Text section:
○ ○ ○ ○ ○ ○ ○
For sheer toe-curling embarrassment, it may be a while before Wall Street does better than the Bernard Madoff scandal. Here was a rogue who practically telegraphed his unreliability by hiring a tiny, no-name audit firm, by reporting monthly investment results that never fluctuated and by claiming a trading strategy that could not possibly have been implemented given the billions of dollars he managed. And yet, despite these warnings, the rich, the famous and the supposedly sophisticated entrusted their money to Madoff, who defrauded them with the most laughably crude of methods--an old-fashioned Ponzi scam.
The question this prompts is not really about regulation, though some argue otherwise. Even if you define Madoff's investment outfit as a hedge fund, which for various reasons is debatable, there's nothing in this saga that supports clamping down on the industry.
Those who favor regulation of hedge funds start by insisting that they must register with the Securities and Exchange Commission. Well, Madoff had registered with the SEC voluntarily, and a fat lot of good it did. Those who support regulation also say that hedge funds should disclose more of what they do. Well, Madoff did make some disclosures; it's just that they weren't true. As SEC Chairman Chris Cox has all but admitted, the scandal doesn't show that his agency lacked the power to regulate; it shows that it failed to exercise it. Responding to this scandal with more regulation would be like thrusting more pills on a patient who refuses medication.
○ ○ ○ ○ ○ ○ ○
Entries shown:

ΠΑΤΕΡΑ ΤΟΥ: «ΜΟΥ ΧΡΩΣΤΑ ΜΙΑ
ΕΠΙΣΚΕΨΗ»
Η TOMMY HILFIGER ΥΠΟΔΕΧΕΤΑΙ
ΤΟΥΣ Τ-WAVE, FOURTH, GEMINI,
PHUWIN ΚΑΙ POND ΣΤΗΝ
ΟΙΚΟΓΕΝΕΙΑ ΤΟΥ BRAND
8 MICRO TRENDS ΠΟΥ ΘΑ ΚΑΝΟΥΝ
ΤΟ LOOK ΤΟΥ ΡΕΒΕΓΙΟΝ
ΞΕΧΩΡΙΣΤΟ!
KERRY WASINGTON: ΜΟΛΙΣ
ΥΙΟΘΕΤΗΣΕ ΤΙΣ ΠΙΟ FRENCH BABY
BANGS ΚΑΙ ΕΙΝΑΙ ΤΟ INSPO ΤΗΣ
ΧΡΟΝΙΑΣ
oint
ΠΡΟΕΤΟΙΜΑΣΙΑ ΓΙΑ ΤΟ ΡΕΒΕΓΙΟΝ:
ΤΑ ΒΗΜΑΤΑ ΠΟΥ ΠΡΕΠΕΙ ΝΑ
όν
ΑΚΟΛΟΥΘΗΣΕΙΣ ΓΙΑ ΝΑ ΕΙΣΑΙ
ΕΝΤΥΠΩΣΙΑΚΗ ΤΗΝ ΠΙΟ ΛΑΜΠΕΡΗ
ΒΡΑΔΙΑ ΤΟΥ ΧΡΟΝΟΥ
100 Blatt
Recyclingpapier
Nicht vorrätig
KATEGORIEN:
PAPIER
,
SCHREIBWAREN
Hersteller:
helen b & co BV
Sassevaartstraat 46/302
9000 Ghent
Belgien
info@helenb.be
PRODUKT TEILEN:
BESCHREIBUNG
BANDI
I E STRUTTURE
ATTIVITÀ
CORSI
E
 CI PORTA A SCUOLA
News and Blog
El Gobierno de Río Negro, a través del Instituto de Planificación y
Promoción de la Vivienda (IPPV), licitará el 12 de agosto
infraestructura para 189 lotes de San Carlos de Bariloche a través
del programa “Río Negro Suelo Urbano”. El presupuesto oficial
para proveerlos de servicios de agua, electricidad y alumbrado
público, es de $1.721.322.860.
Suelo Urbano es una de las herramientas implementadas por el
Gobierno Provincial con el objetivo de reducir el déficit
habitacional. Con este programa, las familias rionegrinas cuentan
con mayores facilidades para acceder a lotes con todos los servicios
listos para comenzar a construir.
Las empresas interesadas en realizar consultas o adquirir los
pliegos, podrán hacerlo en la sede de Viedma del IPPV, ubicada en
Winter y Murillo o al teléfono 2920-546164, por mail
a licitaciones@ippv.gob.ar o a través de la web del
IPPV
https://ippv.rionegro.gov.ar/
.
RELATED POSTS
○ ○ ○ ○ ○ ○ ○
Instructions:
A - Based on the Madoff commentary, say whether each statement agrees with it. Answer yes or no for each, and quote the deciding words.
(i) Madoff registered with the SEC of his own accord.
(ii) The monthly investment results Madoff reported varied widely.
(iii) Madoff used a large, well-known audit firm.
B - Resume the Madoff commentary after its last sentence, keeping its argument and tone.
The items are separate material and are not part of the Madoff commentary.

Answers to the tasks:
A -
(i) Yes: "Madoff had registered with the SEC voluntarily"
(ii) No: "reporting monthly investment results that never fluctuated"
(iii) No: "hiring a tiny, no-name audit firm"

B -
The real question posed by this episode concerns the market's response. Madoff illustrates a problem with investment outfits that claim to have some special sauce that is too valuable to discuss. People who entrusted their money to Madoff thought he had a clever options trading strategy; they were wrong. Worse, people who entrusted their money to respected banks and investment advisers had no idea that their savings were being passed out the back door to Madoff. On Monday, I happened to be visiting one of the most famous traders in Manhattan. He had invested with a hedge fund that had in turn invested with Madoff, hot-potato style.
The good news is that Madoff's fraud was so brazen that any future imitators may be spotted. A newly chastened wealth management industry will be warier of people who hire bucket-shop auditors; the "fund of funds" industry, which gets paid to do due diligence on hedge funds, will feel appropriate pressure to redouble its efforts. Even though hedge fund managers may legitimately refuse to disclose their trading strategies, there are some things they can be open about. Do they trade through a respected external broker? (Madoff apparently didn't.) If their returns clock in at 1 percent per month with eerie consistency, can they explain why? (Madoff could not have.)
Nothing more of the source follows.